Tribes, environmental groups, fishing communities, and Delta residents said they remain united in opposition, warning that the Tunnel would devastate the region’s ecosystem, displace communities, and undermine both economic and cultural livelihoods at the time that Bay-Delta is in its biggest ever ecological crisis.
Commercial salmon fishing has been closed for the past three years, due to the collapse of the Sacramento River and Klamath River fall-run Chinook salmon populations. The Delta Smelt, once the most abundant fish on the Delta, is functionally extinct in the wild, due to massive water exports from the estuary, pollution and other factors.
Participants noted that the Delta is home to 4 million people and supports a $7 billion annual economy, including $5 billion in agriculture, $1.5 billion in commercial salmon fishing, and $780 million in recreation.

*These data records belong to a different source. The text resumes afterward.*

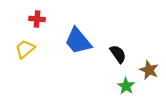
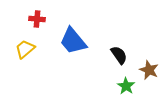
blue trapezoid: moved 5 px left
black semicircle: moved 1 px right, 1 px down
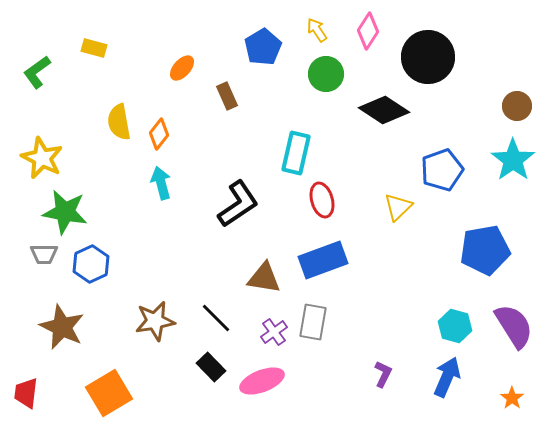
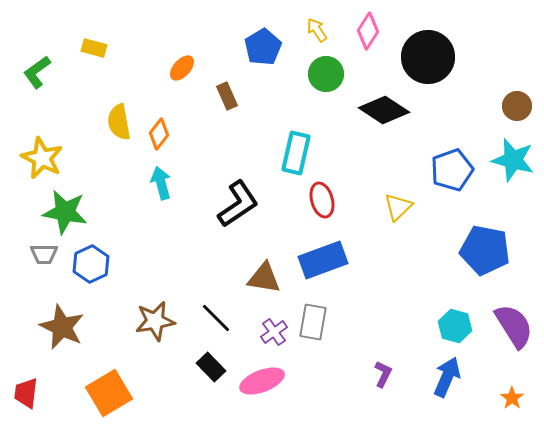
cyan star at (513, 160): rotated 21 degrees counterclockwise
blue pentagon at (442, 170): moved 10 px right
blue pentagon at (485, 250): rotated 21 degrees clockwise
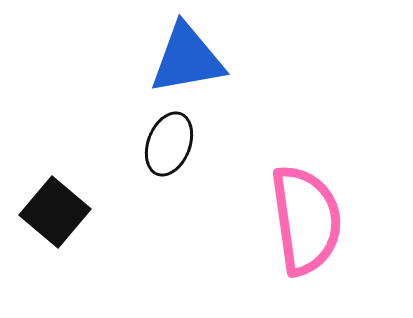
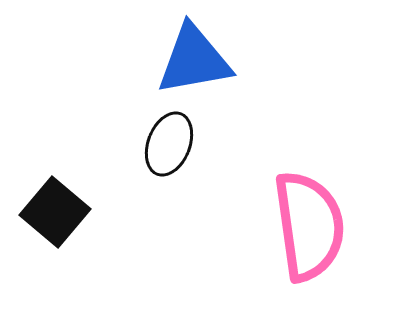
blue triangle: moved 7 px right, 1 px down
pink semicircle: moved 3 px right, 6 px down
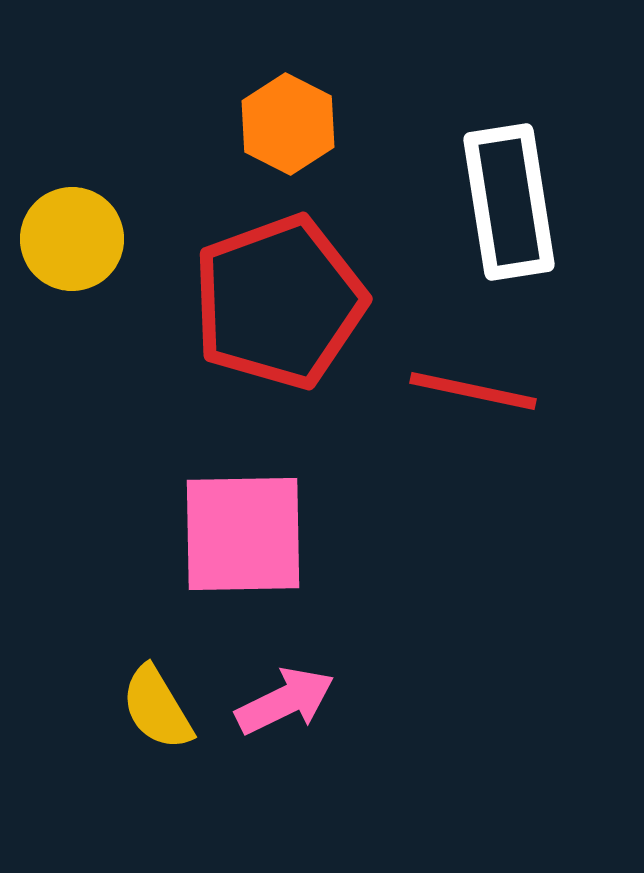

At the rally, speakers highlighted the urgent need to revitalize the ecosystem and protect Delta communities and Tribes as the path forward for true climate resilience and prosperity.
“The outcry from Delta communities, Tribes, and local elected officials is clear: attempting to push the Delta Tunnel project through the legislature at the last minute would be an effort to bypass public due process,” said Cintia Cortez, Policy Program Manager at Restore the Delta. “Organizations and Tribes are ready to push back against any attempts to fast track proposals that would be detrimental to Delta communities, ecosystems, and California’s water future.”

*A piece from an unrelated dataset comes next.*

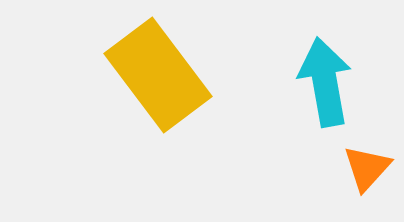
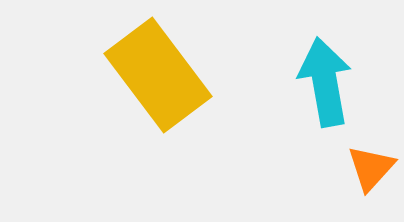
orange triangle: moved 4 px right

“California cannot afford to backslide, and to see the Newsom Administration propose to do so through profoundly disappointing budget trailer bills sets the course for disaster in the Bay-Delta Estuary,” said Defenders of Wildlife Water Policy Advisor Ashley Overhouse. “If these legislative proposals become law, environmental reviews are off the table in an already overallocated water system with decades of outdated quality standards. We ask the Legislature to reject these unlawful proposals and stand up for our state’s natural heritage, our wildlife and our communities.”
Bob Wright, lawyer for Sierra Club California and other groups, and Jason Foster, Delta advocate, also spoke at the rally.
In addition, representatives of the farming community participated in the event.
“Members of our farm community with us today are the grown children of Delta farm leaders who beat back the peripheral canal in 1981. Yes, Californians voted down this idea 40 years ago, but that state does not believe that it has to listen to the will of the people,” Barbara Barrigan-Parrilla said.
“We have had enough. Our collective anger is righteous and historical. And because of what has been done this summer through the repeated bullying, manipulation, and outright lies put forward by those leading the water system – well, let’s just say they have ignited the beginning of a water revolution in California,” Barrigan-Parrilla concluded.